Saturday, August 6, 2011

Sick Chiefs and Vegetable Gardens

The Chief has been sick this week and she is finally feeling better. In fact I can tell she is feeling better because she said it is hot in the house. We have air conditioning and the normal temperature setting is 78°F. Since she was sick and sitting under a blanket on the couch all week I turned the temperature up to 80°F and didn't tell her.

Friday she tells me it is hot in the house. The conversation goes like this:

Me: "I turned the heat up because you were cold."

Chief: "I didn't know you did that."

Me: "I didn't tell you because it wasn't important. I adjust things randomly based on your mood."

The Chief found this to be really funny.

Fast forward to Saturday. The medicine she is taking is making her a little unstable in the walking department. She tells me she feels like she is swaying back and forth. She is not (at least her butt is not... 'cause that's what I'm watching when she is walking in front of me).

Anyway, one of her friends was having a baby shower at 2:00 in a neighboring town. She didn't feel comfortable driving until she better understands what the medicine is going to do. I dropped her off at the shower and went to eat lunch and read a magazine.

The Chief is feeling much better. When I picked her up from the baby shower about 2 and a half hours later she informed me she was hungry. Now comes the difficult part. Since she is not feeling the best, what are we going to eat? Are we going to a restaurant or going to make something at home. We will of course adjust this randomly based on her mood... We decided to go to Zoup. It is good. She got a chicken soup. I can definitely tell that she is feeling better... and I can also tell when she has eaten enough because she starts being very picky.

The Chief says, "No more peas."

Then about 30 seconds later I see this:


Peas are not on the same list as broccoli.
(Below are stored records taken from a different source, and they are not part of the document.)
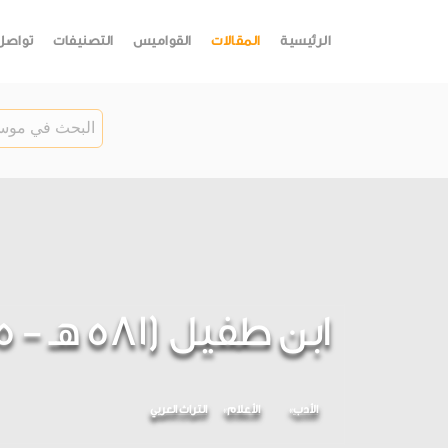
الرئيسية
المقالات
القواميس
التصنيفات
تواصل
ابن طفيل (581 هـ - 1185 م)
الأدب
الأعلام
التراث العربي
She will eat peas especially if they are in soup or casserole and not in a high concentration. Here is a list of Chief rated vegetables:



Broccoli - Vile Weed

Cauliflower - Broccoli's albino cousin

Peas (not in soup) - only good for flipping with a plastic spoon

Cooked carrots - Orange mush

Asparagus - can be used as a weapon to whack people across the head

Tomatoes - Ammo against road rage

Celery - non-edible peanut butter spoon

Mushrooms - rotten fungus - "they grow in poo, seriously come on..."

Artichokes - "Cactus flowers, those look like they will stick me... No."

Beets - She hasn't really tried beets so she doesn't have an opinion

Turnips - See beets

Onions - "They make you fart big time."

Sauerkraut - "Who eats cabbage that has been sitting in a kitchen rotting for 3 months?"

Spinach - "Quiche Lorraine is not a pie crust full of spinach. This is spinach quiche and it sucks!" (this was a translation of an argument the Chief got into with a waiter at a cafe in Paris, France when she did not get what she ordered).

Lettuce - the paper thin covering used for lining a salad bowl - copious amounts of dressing required for consumption along with ham, bacon, La Choy noodles, cheese, and hard boiled egg, with extra cheese.

Cucumber - only good for pickling and deep frying - in that order only, with copious amounts of ranch dressing

Zucchini - "Too green, unnaturally green."



We have a garden with peppers, onions, tomatoes, cucumbers and zucchini. The Chief will eat none of it. She will pick them when they are ripe. I guess that is something.